Sustainability and efficiencies
Van De Berg said he also hopes to talk on the tour about efficiencies that have made his and other local farms environmentally sound and sustainable.
“In general there’s a lot of misinformation about agriculture and animal agriculture in general, and if we get people that are not in the ag industry on the tour, I would really like to talk to them about what we do,” he said.
“As farmers in general, we get viewed as not sustainable, and that is the farthest thing from the truth.”.
A key illustration at Van De Berg’s operation is the combination of precision manure application with strip-till planting.
“I produce enough manure, and I use all that manure on all my acres,” Van De Berg said. “And we get it to where it’s just the right amount — I only have so much and I want to spread it across everything.”
He strip-tills grain farming with his dad, Vern Van De Berg, and the manure is placed precisely underneath the seedbed for maximum benefit.
“Basically, I hardly buy any commercial fertilizer,” he said. “I can produce enough corn to feed my cattle, and I produce enough manure to feed all my corn. And we do it with very little fuel or tillage, because it’s strip till, and there’s very little erosion.”
While he’s pleased with the results, Van De Berg said he can’t take credit.
“It’s something I learned from some other guys in Rock County,” he said. “There’s a network of us, and we learn from each other.”
 
Animal care
Van De Berg said he’s also eager to show how well cared for his cattle are.
“You hear about animal abuse and big corporate farms … I’ve got cattle in every pen where I pet their ears in the morning,” he said.
“They’re such a part of my life that you’re with them all the time and walking pens, and when it’s bad weather — too hot or too cold — I’m spending the majority of my time with the cattle, making sure they’re comfortable.”
While he and his wife, Melissa, have invested heavily in their cattle operation, they’re raising their three young children in a modest home on the acreage.
“My wife will joke that we built a mansion for our cattle, and we don’t live in a mansion ourselves,” he said. “I would like to get the point across, how much we care for our animals.”
 
Fifteen tour buses,
eight ‘innovative’ stops
Other stops on the July 13 Summer Beef Tour include:
•Binford Feedlots (Grant and Eric Binford), northeast of Luverne, features bedded barns, slatted barns and modern feed commodity facilities.

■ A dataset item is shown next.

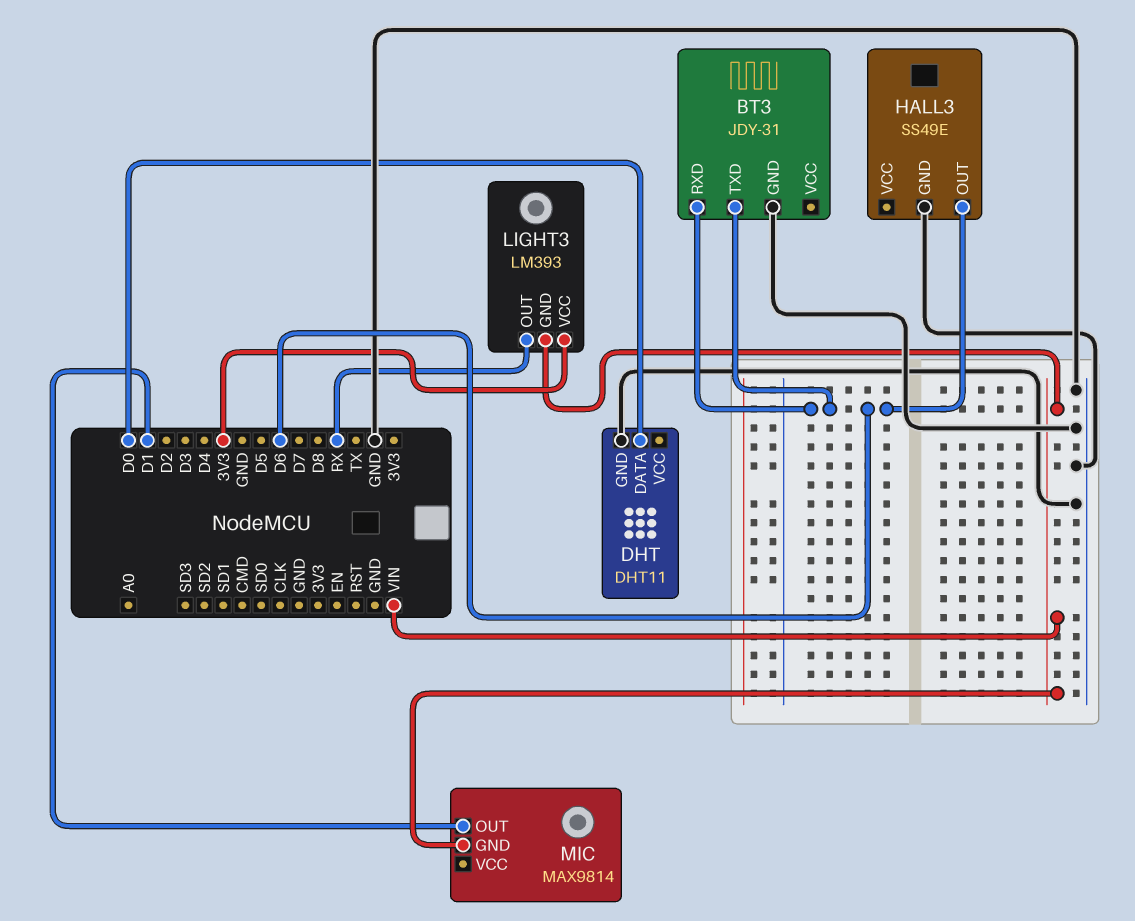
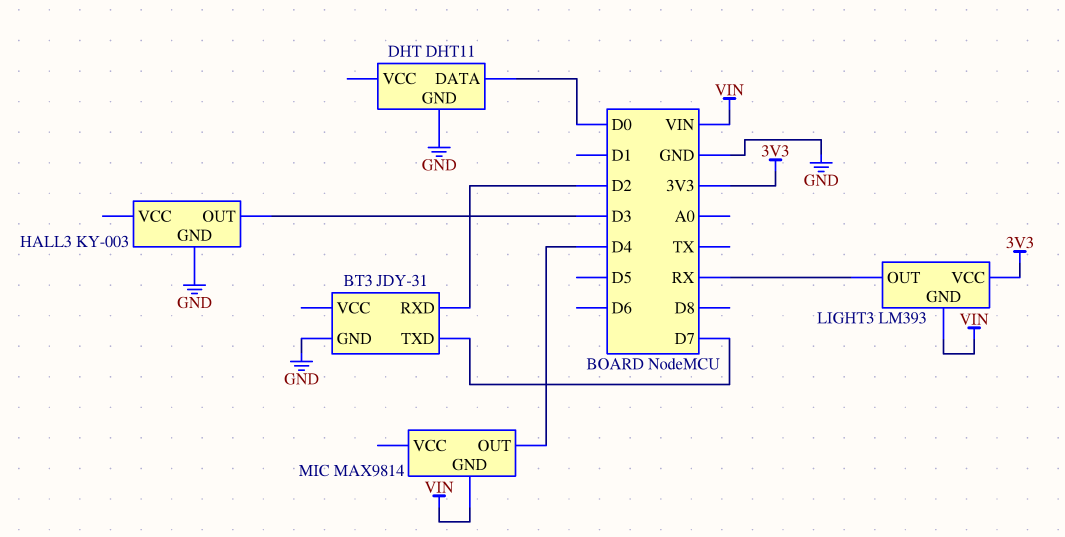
BT3 pin RXD: D6 -> D2
BT3 pin TXD: D6 -> D7
HALL3: SS49E -> KY-003
HALL3 pin OUT: D6 -> D3
MIC pin OUT: D1 -> D4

•G&A Farms (Glen and Matt Boeve), Steen, features outdoor lots and a unique wastewater handling system with dewatering and pivot irrigation.
•Dave Mente, Adrian, features the tour’s only cow/calf operation. It will highlight rotational grazing and local seed stock display to illustrate genetics of breeding bulls.
•R&R Thier (Ryan Thier), Rushmore, features outdoor yards and bedded and slatted barns.
•Summit Lake Livestock (Russ and Brian Penning), Wilmont, features a unique hog-finishing barn converted into cattle slat facilities.
•Brake Feedyards, Wilmont, is a multi-generational Brake family feedlot operation
•3B Farms, Adrian, is a multi-generational Bullerman family slatted barn feedlot operation.
Fifteen tour buses will depart at 7 a.m. from headquarters at the ice arena in Worthington to the farms, where they will spend about an hour talking to the producers and viewing the facilities.
The event is for anyone who wants to board a bus and view the local operations, according to Jay Bakken, Beaver Creek, president of the Rock Nobles Cattlemen’s Association.
“It’s open to anyone, from fellow farmers to the local priest and hairdresser,” Bakken said. “You don’t have to be a farmer or involved in the beef industry to attend.”
On the way to each stop, video footage from each farm is broadcast on the tour buses.
“We have a lot of producers doing innovative things here,” Bakken said, “and we’re going to see top-notch feedlot production enterprises in this part of the state.”
All buses will stop at the Magnolia New Vision facility for a noon meal, and then return to the ice arena in Worthington at 5:15 p.m. for an evening steak supper.